3. Close all joint credit accounts
As soon as you’re sure your divorce is on the way, pay all your joint credit accounts and close them together. If it’s impossible to close a joint account and you don’t work or have an income, it’s best to discuss this matter with your spouse and decide on a way to remove your name from joint accounts under the promise of covering your share of debt once you start working again. If you have money or investments in joint accounts, you can withdraw half of the money or make sure that any withdrawal requires both your signatures.
4. Document everything
Once you’ve taken the decision to file for divorce or you expect for your spouse to file, start documenting everything that might help you protect your money. Put together all your financial records for the past three years, make copies of everything regarding bank accounts, retirement accounts, and investments. If you have access to your spouse’s account statements, make copies. If you’ve bought expensive assets together, take photos of them and add them to your divorce file.
5. Protect your assets
If you’re going through a complicated divorce and you don’t trust your spouse around your assets, you need to be one step ahead and protect them. However, even if you hide your valuable assets, if they were purchased during the marriage, the court needs to know about them to have them valued and split accordingly.
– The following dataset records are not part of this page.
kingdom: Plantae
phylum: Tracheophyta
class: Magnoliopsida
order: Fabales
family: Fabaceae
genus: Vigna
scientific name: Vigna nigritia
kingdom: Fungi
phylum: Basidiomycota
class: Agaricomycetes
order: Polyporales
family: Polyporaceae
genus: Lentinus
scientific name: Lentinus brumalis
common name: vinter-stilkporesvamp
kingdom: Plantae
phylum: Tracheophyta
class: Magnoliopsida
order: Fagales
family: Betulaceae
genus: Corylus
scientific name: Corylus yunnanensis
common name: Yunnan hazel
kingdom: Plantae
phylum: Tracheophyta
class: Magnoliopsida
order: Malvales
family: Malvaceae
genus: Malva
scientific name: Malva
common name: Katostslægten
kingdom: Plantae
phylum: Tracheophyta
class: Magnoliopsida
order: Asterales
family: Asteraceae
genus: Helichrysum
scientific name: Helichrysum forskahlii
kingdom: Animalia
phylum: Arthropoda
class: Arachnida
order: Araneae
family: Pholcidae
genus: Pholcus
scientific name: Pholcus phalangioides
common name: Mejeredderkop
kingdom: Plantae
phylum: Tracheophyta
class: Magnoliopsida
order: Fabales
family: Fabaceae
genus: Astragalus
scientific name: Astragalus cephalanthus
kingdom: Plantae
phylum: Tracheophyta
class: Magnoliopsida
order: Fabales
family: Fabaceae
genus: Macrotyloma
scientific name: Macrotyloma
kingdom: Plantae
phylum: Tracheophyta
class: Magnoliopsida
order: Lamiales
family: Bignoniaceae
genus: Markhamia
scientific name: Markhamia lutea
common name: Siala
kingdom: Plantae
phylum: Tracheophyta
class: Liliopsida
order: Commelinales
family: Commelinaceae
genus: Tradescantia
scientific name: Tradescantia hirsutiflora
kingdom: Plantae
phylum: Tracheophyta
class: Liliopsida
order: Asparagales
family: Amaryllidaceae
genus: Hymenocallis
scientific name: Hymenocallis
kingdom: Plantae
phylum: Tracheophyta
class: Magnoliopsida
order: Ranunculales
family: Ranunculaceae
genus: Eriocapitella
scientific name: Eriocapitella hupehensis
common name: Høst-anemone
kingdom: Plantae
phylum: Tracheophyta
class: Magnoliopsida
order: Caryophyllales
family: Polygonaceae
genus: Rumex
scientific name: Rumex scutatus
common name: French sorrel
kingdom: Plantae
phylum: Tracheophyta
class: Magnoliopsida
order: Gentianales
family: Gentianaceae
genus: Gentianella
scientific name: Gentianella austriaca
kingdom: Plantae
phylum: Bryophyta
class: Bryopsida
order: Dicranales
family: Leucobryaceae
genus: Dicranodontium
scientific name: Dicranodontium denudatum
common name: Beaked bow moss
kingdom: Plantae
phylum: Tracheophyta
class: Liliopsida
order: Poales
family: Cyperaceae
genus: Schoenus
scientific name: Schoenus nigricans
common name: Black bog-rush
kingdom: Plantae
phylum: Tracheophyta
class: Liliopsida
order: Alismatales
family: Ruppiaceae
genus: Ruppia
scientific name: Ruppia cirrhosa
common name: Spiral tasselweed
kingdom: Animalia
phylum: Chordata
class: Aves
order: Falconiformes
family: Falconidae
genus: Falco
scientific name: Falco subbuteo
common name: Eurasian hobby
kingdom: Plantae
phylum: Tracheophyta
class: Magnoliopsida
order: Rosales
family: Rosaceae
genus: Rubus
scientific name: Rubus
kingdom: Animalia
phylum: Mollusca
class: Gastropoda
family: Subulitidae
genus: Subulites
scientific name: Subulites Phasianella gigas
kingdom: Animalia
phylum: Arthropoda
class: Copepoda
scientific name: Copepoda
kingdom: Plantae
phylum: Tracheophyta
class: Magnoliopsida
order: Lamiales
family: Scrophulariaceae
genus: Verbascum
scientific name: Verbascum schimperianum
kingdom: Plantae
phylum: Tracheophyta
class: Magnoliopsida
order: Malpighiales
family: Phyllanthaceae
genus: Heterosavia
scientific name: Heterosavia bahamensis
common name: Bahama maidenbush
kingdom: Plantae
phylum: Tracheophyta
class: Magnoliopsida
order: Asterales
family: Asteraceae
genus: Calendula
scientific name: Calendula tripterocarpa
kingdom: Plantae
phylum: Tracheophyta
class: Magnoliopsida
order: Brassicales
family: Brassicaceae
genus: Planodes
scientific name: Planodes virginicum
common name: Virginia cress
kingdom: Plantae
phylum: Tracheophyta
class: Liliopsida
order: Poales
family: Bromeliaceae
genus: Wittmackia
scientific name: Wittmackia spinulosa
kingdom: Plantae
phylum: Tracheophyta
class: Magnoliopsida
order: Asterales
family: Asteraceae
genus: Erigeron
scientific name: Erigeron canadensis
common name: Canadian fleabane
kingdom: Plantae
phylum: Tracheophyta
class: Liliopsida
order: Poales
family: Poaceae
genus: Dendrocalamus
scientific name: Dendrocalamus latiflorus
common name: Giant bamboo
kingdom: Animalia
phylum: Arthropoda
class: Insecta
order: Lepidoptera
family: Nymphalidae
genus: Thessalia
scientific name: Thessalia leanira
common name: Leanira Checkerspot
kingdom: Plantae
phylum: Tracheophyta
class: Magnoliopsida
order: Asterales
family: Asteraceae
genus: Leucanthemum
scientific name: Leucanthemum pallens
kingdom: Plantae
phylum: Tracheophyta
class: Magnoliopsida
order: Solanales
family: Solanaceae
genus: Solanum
Only hide your assets from your spouse and not from the court.
6. Don’t take new debt
As soon as you decide to file for a divorce, you need to start saving enough money to sustain your battle. This is the moment when you have to get rid of your credit card debts and rely only on what you actually earn. Don’t borrow money unless you don’t see any other way to cover the divorce expenses.
7. Analyze your cash sources
If you’re on the road to a hostile divorce, it’s best to take all the necessary measures to protect your rightful share of the money. You’ll need to identify all the financial resources available to you and find ways to protect them. Whether we’re talking about your separate savings account, bonds, and stocks, you have to know what money you have and if they are enough to sustain the negotiations of a rough divorce.
8. Get the credit reports
If you want to protect your money, you need to know everything about your spouse’s money too. That’s why it’s essential to request a copy of their credit report and see what this document reveals. A credit report allows you to find out if your partner has opened credit accounts in their name without your knowledge or if they have made decisions that have negatively impact your credit report too.
9. Study the Qualified Domestic Relations Order
The Qualified Domestic Relations Order (QDRO) is the document used by the courts to divide retirement plans among spouses. You have to study the document and make sure you have all the pieces put together regarding your pensions and 401(k)s. You need to know the value of both accounts and how are they going to be divided in case of a divorce.
10. Come to an agreement regarding alimony
Since alimony is a taxable income and you want to protect your money, it’s best to avoid having the word “alimony” mentioned in the divorce documents. Discuss this aspect with your spouse and find a way to leave the mention of alimony outside the final decree of divorce.
Bonus tip: If you receive an inheritance while married, keep it separate. If you invest it in the house, the money will automatically be considered “commingled”, and you’ll find it impossible to reclaim it.